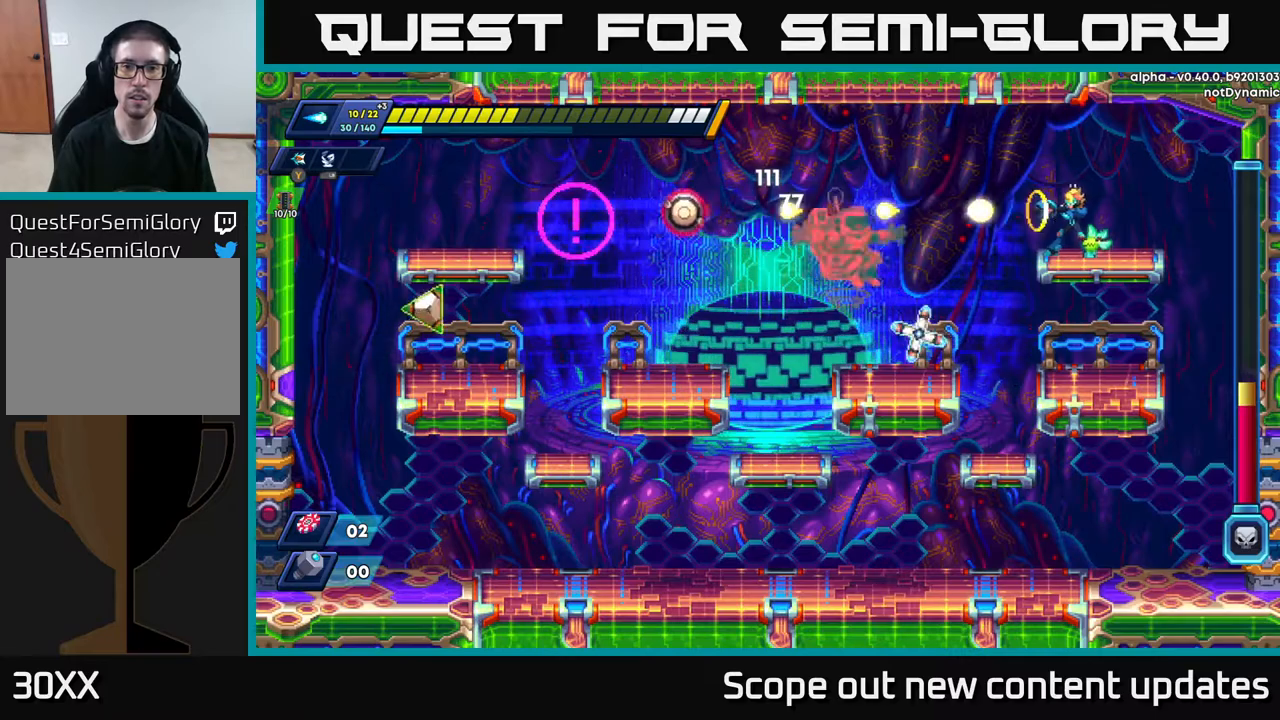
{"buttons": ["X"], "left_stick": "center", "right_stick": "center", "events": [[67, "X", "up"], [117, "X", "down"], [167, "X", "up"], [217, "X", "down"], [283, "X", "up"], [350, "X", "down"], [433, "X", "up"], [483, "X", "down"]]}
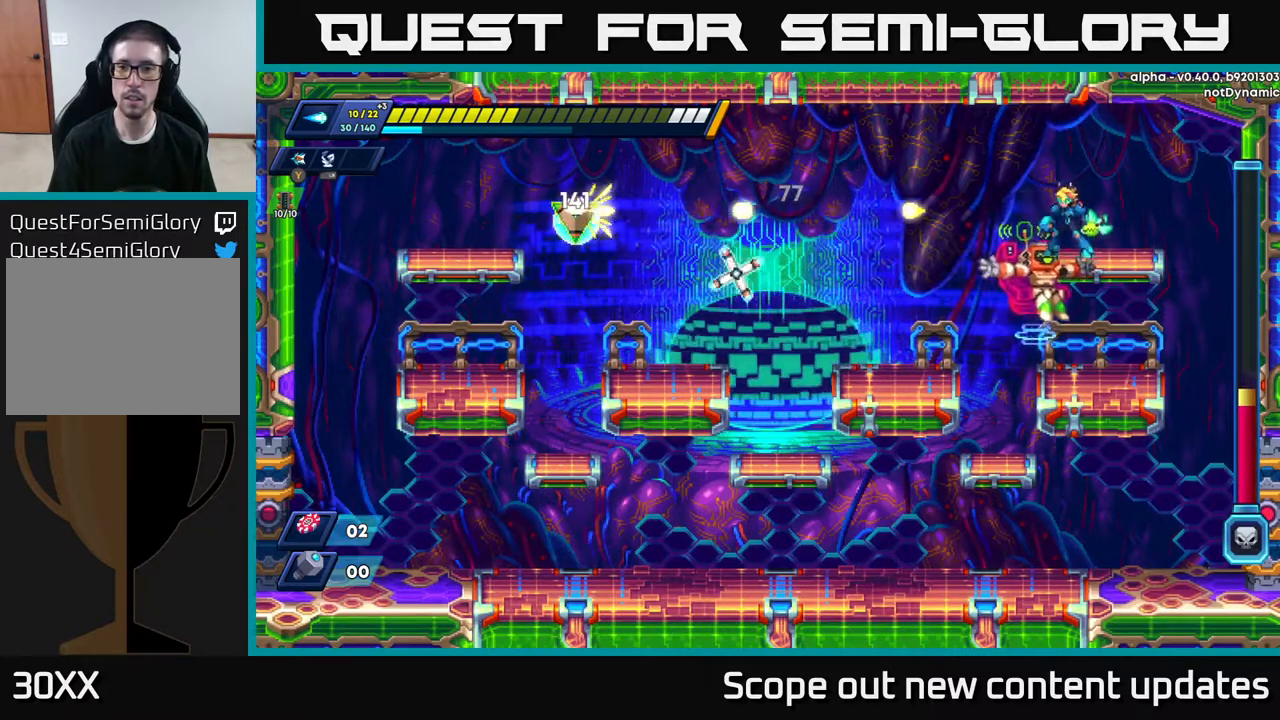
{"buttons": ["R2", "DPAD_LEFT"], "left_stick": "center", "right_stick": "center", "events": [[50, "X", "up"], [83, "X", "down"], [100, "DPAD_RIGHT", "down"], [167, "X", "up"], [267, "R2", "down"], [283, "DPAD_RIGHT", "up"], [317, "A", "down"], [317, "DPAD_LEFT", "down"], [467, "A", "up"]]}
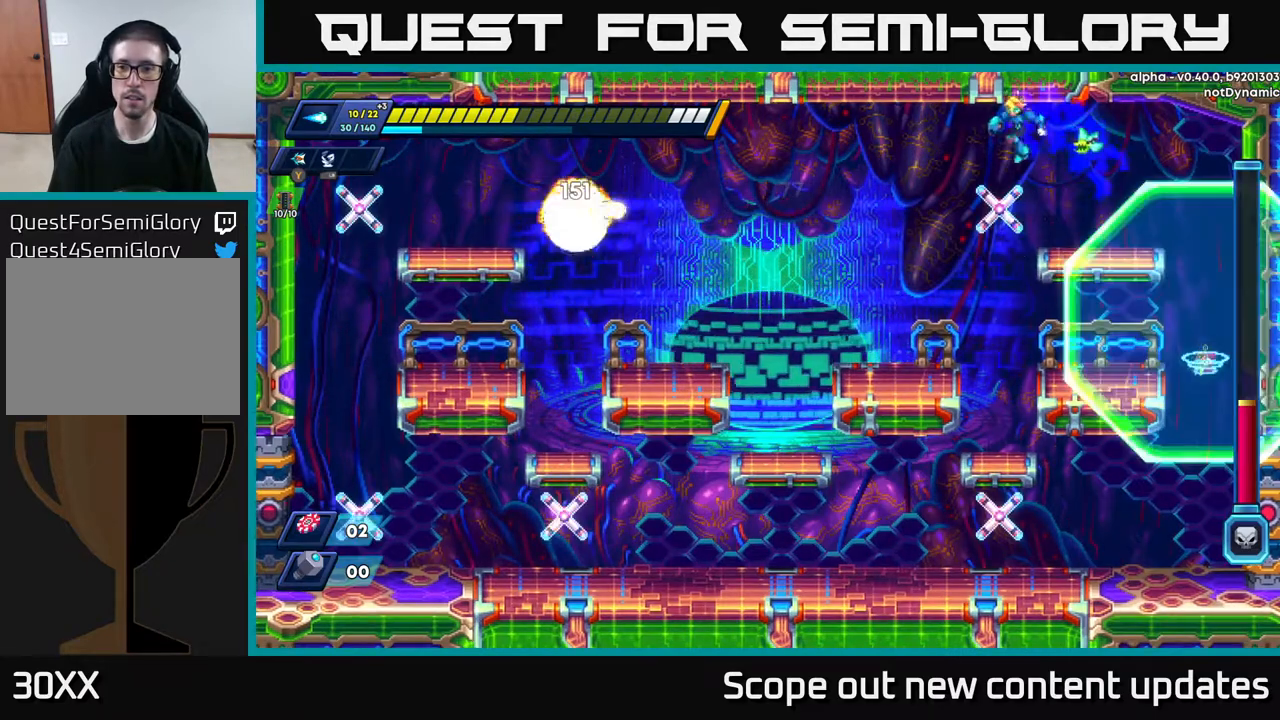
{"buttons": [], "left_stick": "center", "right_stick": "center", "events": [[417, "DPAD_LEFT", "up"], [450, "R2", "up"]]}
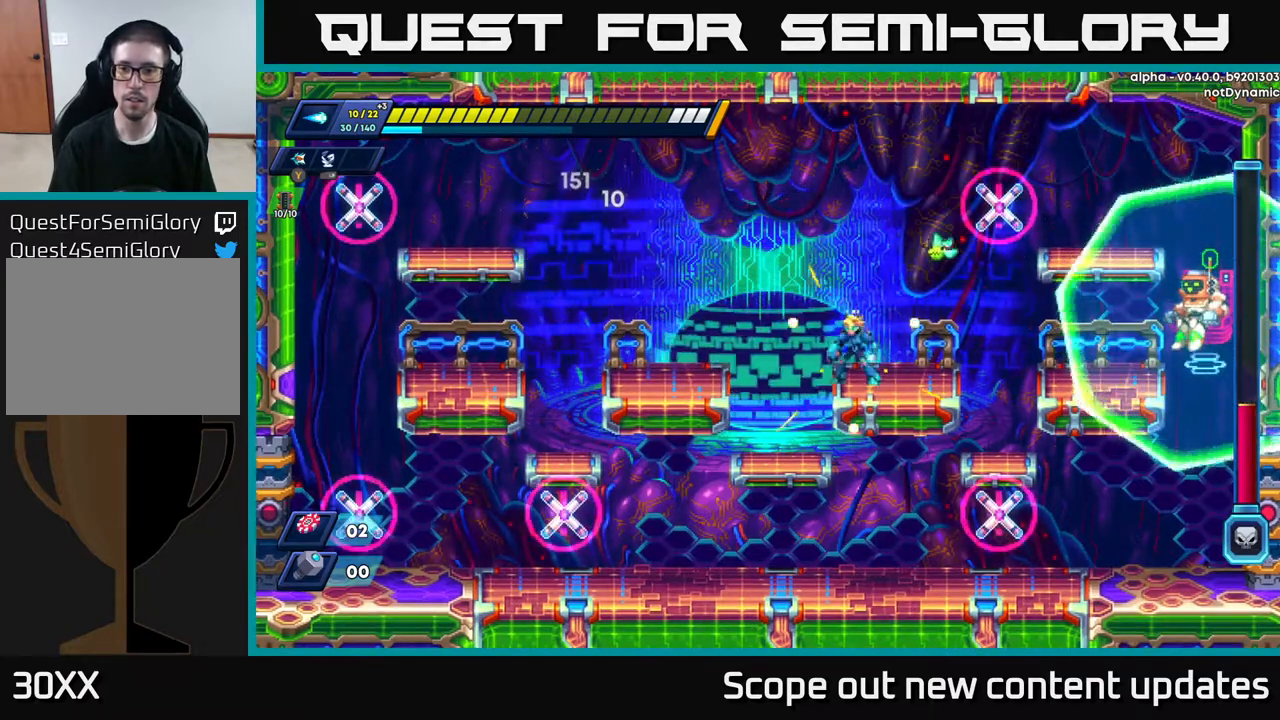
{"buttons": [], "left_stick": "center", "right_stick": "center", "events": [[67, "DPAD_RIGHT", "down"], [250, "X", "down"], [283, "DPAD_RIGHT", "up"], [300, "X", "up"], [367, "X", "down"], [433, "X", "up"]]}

* * *

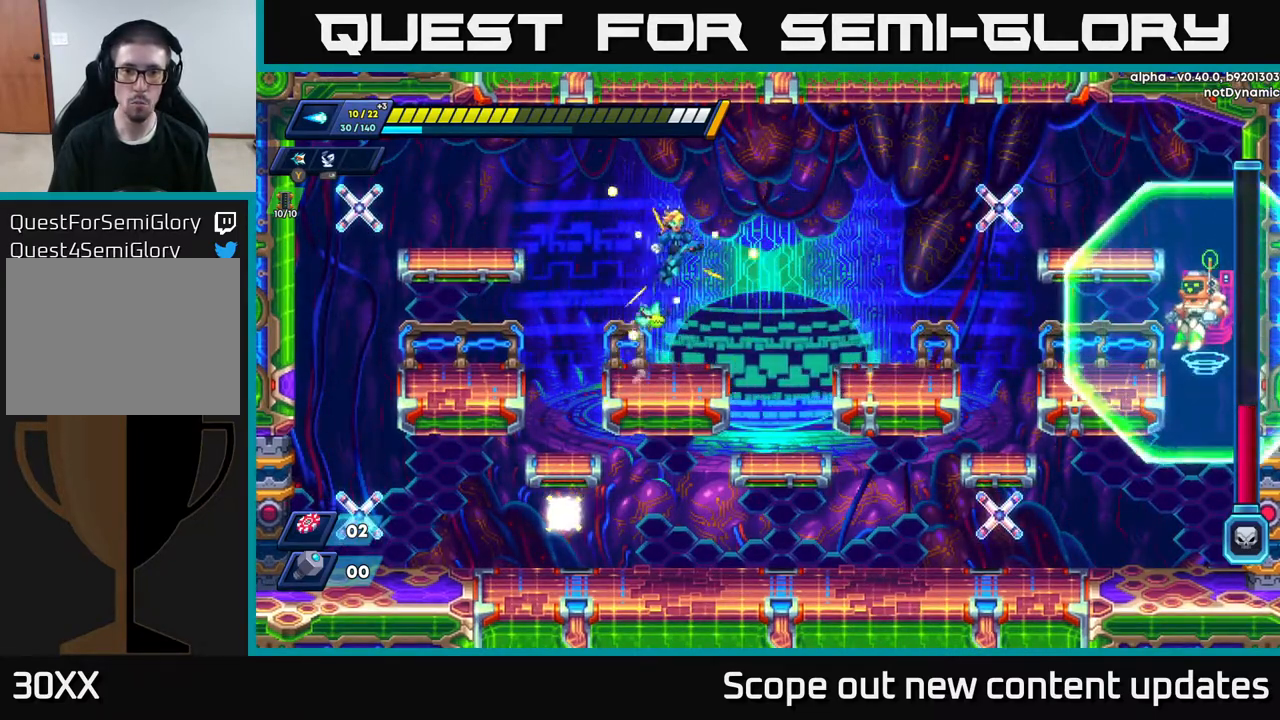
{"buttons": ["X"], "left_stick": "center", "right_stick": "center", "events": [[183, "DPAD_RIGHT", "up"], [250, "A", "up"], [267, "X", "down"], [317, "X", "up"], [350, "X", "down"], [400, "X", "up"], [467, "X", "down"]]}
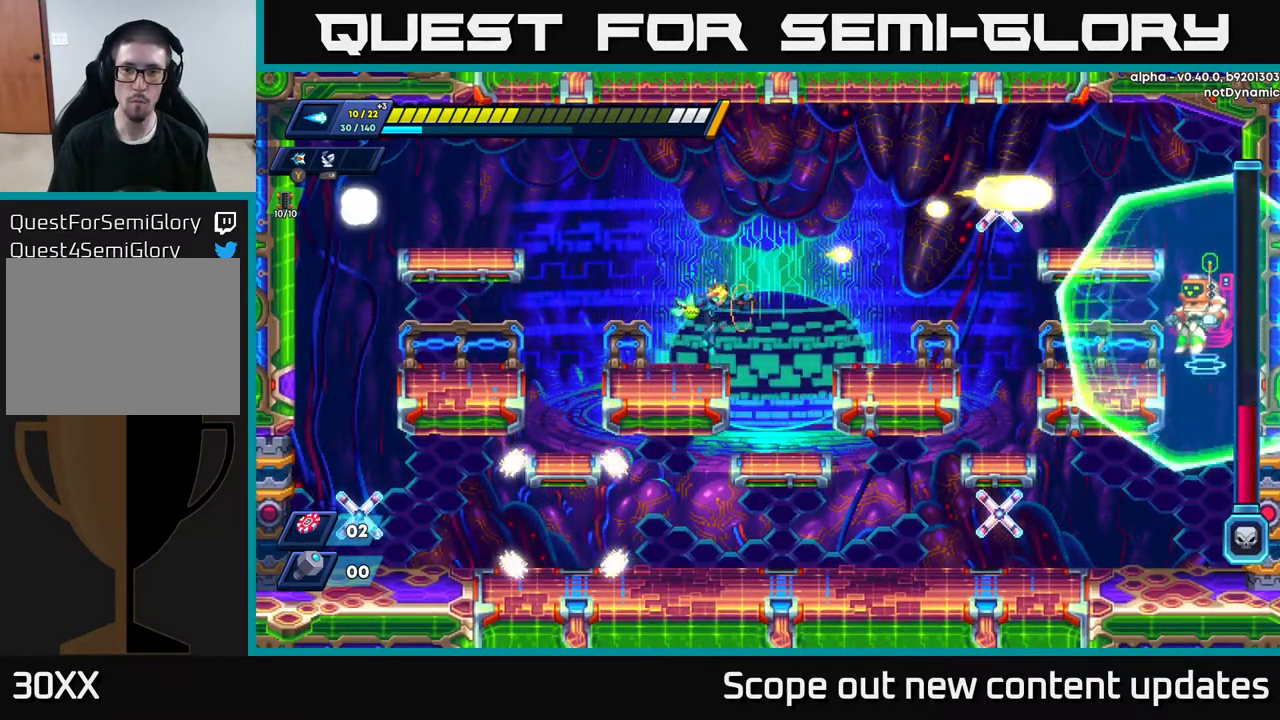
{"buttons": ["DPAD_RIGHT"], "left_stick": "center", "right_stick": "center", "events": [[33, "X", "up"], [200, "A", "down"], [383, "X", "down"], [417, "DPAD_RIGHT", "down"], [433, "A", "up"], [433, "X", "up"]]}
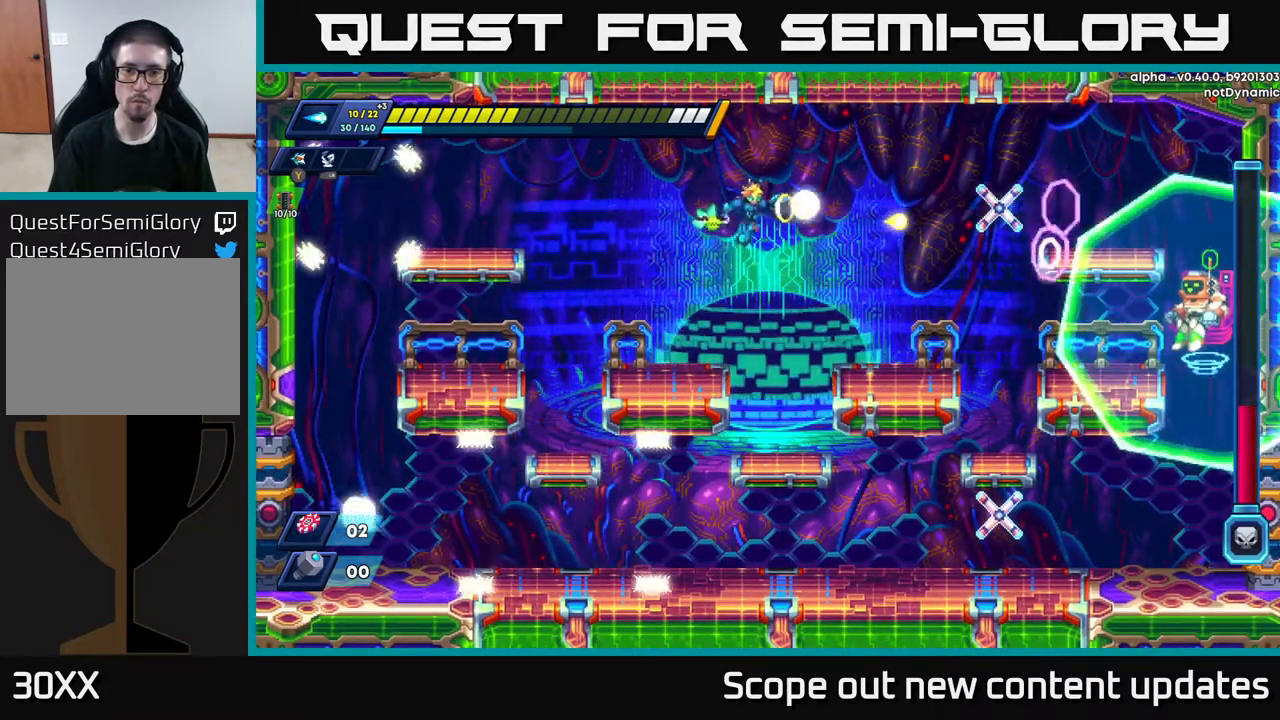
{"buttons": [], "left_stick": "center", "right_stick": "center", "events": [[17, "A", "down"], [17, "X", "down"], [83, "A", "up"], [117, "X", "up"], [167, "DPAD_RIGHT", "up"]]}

- _REQUIRED ACTION_
Within the material above, find the lines that contain the word "down"; copy them.

- _TASK RESULT_
{"buttons": ["X"], "left_stick": "center", "right_stick": "center", "events": [[67, "X", "up"], [117, "X", "down"], [167, "X", "up"], [217, "X", "down"], [283, "X", "up"], [350, "X", "down"], [433, "X", "up"], [483, "X", "down"]]}
{"buttons": ["R2", "DPAD_LEFT"], "left_stick": "center", "right_stick": "center", "events": [[50, "X", "up"], [83, "X", "down"], [100, "DPAD_RIGHT", "down"], [167, "X", "up"], [267, "R2", "down"], [283, "DPAD_RIGHT", "up"], [317, "A", "down"], [317, "DPAD_LEFT", "down"], [467, "A", "up"]]}
{"buttons": [], "left_stick": "center", "right_stick": "center", "events": [[67, "DPAD_RIGHT", "down"], [250, "X", "down"], [283, "DPAD_RIGHT", "up"], [300, "X", "up"], [367, "X", "down"], [433, "X", "up"]]}
{"buttons": ["X"], "left_stick": "center", "right_stick": "center", "events": [[183, "DPAD_RIGHT", "up"], [250, "A", "up"], [267, "X", "down"], [317, "X", "up"], [350, "X", "down"], [400, "X", "up"], [467, "X", "down"]]}
{"buttons": ["DPAD_RIGHT"], "left_stick": "center", "right_stick": "center", "events": [[33, "X", "up"], [200, "A", "down"], [383, "X", "down"], [417, "DPAD_RIGHT", "down"], [433, "A", "up"], [433, "X", "up"]]}
{"buttons": [], "left_stick": "center", "right_stick": "center", "events": [[17, "A", "down"], [17, "X", "down"], [83, "A", "up"], [117, "X", "up"], [167, "DPAD_RIGHT", "up"]]}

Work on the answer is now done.